─── Exercise passage

Support or Illumination?

Numbers have never really been my thing. However, a few years ago I knew I needed to learn more. Having joined an NHS research ethics committee, I wanted to understand more about health statistics. Fortunately I had the opportunity to complete a postgraduate course in health research – which included a module on statistics. Despite my misgivings about data this turned out to be one of the most enjoyable parts of the course, shedding light on the use and abuse of figures to further an argument.

“Most people use statistics as a drunk … uses lamp-posts for support rather than illumination”

Attributes to Andre Lang

Now, in the light of the pandemic, the world is trading statistics like never before. Government scientists present graphs and tables each week, sometimes daily, to explain the R number (transmissibility); exponential growth; and much, much, more. Even where it might seem that there should be greatest clarity, for example the number of people who have died, there are typically three figures offered. The nuances of criteria and methods reveal just how much the nature of the question influences the form of the answer.

──────

* [Exercise tasks]:
#1 Rewrite the statistics passage, starting at the words "Numbers have never" and ending after "further an argument.", with "course" changed to "program" throughout.
#2 According to the statistics passage, what had the writer joined before wanting to understand more about health statistics?
#3 Summarize the statistics passage in two sentences.
Use only the statistics passage for these tasks.

─── Data

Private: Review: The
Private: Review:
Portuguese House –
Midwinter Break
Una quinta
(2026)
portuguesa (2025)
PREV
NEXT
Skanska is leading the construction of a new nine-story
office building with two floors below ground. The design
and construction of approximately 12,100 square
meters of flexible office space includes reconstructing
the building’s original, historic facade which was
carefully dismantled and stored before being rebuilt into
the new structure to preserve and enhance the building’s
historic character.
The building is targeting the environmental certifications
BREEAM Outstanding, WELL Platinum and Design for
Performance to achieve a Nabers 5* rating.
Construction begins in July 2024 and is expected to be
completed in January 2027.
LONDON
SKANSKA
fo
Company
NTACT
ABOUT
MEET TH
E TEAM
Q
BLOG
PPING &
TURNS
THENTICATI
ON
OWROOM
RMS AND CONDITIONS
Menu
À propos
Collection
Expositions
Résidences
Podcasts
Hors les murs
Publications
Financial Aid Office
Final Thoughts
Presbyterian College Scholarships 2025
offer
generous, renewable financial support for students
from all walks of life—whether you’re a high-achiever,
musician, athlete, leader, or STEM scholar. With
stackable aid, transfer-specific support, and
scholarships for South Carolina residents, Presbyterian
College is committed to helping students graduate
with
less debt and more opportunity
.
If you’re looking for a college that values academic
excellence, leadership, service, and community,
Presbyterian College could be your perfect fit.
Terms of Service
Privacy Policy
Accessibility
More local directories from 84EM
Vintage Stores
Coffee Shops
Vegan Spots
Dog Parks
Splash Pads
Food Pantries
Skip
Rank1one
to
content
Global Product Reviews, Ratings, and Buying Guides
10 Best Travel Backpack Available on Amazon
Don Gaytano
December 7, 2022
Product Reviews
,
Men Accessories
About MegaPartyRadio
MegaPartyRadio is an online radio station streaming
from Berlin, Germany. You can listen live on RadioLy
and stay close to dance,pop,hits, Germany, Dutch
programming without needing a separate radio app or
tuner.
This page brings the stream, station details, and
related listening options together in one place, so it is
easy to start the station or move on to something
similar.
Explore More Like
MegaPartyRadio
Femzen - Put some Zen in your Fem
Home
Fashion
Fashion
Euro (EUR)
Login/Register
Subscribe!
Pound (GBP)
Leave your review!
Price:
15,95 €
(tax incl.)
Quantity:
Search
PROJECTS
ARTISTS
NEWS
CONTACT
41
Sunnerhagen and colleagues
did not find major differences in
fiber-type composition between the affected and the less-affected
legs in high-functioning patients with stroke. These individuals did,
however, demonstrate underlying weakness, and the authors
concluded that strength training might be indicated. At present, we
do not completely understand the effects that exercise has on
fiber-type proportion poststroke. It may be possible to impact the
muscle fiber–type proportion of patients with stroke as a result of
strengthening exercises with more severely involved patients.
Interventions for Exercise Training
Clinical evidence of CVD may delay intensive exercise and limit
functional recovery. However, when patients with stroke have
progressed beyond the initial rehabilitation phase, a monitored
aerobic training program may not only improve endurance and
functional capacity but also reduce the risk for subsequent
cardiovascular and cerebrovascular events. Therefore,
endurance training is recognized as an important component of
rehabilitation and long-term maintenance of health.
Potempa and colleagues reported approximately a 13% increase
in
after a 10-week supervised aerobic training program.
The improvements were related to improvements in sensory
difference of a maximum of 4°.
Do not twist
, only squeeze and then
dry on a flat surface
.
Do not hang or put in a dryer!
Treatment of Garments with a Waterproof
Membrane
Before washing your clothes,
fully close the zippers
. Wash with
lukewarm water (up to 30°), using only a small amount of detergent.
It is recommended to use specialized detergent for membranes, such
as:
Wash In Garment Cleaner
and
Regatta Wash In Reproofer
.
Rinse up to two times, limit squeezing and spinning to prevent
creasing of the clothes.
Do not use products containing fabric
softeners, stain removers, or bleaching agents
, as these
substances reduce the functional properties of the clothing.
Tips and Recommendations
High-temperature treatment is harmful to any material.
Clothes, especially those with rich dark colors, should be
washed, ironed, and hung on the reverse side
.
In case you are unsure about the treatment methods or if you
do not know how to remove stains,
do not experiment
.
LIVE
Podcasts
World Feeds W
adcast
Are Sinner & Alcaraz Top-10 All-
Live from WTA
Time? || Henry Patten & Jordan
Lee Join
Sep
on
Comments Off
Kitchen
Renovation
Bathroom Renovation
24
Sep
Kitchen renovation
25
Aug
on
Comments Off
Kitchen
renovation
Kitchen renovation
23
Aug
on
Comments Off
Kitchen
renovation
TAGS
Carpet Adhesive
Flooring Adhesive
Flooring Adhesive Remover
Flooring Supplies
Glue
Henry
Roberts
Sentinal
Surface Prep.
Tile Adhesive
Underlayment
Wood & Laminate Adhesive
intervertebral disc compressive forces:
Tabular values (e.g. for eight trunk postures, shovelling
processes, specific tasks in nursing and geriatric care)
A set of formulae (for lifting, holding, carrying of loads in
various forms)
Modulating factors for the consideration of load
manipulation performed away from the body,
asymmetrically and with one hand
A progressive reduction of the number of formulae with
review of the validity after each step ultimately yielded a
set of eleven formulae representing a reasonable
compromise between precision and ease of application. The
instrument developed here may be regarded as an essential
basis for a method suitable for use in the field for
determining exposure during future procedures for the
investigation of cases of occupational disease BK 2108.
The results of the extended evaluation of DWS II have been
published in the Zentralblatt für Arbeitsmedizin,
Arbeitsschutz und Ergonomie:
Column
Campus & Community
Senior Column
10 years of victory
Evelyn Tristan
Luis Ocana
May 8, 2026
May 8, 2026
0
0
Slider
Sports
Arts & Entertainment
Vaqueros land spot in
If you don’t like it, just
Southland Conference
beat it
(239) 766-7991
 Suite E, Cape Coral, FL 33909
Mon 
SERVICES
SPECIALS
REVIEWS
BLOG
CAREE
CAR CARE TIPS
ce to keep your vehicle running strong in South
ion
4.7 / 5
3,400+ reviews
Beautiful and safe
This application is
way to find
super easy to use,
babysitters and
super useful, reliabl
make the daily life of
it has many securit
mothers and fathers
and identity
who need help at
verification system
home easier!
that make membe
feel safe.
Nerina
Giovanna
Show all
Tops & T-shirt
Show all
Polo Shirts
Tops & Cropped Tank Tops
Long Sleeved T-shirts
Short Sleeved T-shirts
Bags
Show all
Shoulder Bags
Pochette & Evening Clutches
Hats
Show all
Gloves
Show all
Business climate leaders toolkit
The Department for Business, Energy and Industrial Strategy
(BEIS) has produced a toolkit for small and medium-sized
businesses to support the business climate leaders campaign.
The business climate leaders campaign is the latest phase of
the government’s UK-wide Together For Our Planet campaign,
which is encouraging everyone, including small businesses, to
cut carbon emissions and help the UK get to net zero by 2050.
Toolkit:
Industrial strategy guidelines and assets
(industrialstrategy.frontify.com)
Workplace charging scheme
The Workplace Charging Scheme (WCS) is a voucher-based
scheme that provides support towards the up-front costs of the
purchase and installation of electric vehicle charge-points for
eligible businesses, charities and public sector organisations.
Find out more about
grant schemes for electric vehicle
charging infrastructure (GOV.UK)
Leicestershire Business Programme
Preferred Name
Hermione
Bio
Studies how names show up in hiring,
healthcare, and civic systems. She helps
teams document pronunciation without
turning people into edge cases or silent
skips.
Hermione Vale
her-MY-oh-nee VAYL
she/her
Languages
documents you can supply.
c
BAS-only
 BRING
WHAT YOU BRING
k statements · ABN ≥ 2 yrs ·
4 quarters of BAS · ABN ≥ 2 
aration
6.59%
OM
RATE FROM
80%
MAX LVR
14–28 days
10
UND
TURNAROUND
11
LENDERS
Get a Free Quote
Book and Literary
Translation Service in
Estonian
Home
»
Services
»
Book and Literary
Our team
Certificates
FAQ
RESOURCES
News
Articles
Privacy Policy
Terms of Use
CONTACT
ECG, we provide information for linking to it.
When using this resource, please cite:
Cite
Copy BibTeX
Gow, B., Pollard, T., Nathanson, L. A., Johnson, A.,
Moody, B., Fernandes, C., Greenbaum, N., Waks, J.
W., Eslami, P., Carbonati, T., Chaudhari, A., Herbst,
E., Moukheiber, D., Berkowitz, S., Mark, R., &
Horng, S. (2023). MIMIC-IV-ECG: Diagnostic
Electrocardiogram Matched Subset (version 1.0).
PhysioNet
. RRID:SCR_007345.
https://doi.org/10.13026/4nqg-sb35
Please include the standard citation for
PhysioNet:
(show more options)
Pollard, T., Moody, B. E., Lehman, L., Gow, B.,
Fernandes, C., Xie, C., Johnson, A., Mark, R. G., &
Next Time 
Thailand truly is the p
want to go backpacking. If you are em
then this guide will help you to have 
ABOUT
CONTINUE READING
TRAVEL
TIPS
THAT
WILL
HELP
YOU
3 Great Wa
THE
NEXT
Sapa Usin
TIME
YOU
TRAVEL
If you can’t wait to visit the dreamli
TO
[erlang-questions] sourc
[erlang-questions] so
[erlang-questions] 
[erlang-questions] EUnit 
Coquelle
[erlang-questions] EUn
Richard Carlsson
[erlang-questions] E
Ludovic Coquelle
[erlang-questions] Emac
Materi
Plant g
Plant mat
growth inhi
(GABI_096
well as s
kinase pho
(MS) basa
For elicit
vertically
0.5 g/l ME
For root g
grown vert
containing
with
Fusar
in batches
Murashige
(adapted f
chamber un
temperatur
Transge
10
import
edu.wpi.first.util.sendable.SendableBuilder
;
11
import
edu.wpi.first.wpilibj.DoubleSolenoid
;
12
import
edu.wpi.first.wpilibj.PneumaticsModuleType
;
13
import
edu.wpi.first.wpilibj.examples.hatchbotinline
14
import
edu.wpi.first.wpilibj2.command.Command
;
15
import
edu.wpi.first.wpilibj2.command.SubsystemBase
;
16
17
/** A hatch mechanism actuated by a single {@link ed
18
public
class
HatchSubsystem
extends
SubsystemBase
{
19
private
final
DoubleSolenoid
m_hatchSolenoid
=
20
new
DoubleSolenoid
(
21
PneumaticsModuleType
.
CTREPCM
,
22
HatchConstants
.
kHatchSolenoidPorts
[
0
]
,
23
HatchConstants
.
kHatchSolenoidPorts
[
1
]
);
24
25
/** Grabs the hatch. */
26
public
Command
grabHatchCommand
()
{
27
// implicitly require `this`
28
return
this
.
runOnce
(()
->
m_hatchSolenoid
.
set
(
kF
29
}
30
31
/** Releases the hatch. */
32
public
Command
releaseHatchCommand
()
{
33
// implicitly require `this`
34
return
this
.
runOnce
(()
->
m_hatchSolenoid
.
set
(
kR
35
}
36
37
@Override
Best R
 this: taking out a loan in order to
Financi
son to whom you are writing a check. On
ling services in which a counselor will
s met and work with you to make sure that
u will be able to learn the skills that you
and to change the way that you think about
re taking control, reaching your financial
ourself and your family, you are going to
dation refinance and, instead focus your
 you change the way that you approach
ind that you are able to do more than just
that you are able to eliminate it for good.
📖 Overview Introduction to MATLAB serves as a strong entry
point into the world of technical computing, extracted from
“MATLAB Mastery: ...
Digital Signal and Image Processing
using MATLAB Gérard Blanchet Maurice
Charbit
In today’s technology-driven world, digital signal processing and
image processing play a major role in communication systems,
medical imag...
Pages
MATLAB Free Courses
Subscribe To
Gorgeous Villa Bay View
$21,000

──────

* [Response list]:
#1
Numbers have never really been my thing. However, a few years ago I knew I needed to learn more. Having joined an NHS research ethics committee, I wanted to understand more about health statistics. Fortunately I had the opportunity to complete a postgraduate program in health research – which included a module on statistics. Despite my misgivings about data this turned out to be one of the most enjoyable parts of the program, shedding light on the use and abuse of figures to further an argument.

#2 An NHS research ethics committee.

#3 Although numbers were never the writer's thing, a statistics module in a postgraduate health research course became one of the most enjoyable parts of it, showing how figures are used and abused to further an argument. During the pandemic the world is trading statistics like never before, and even a count such as the number of deaths typically comes in three figures, showing how the question shapes the answer.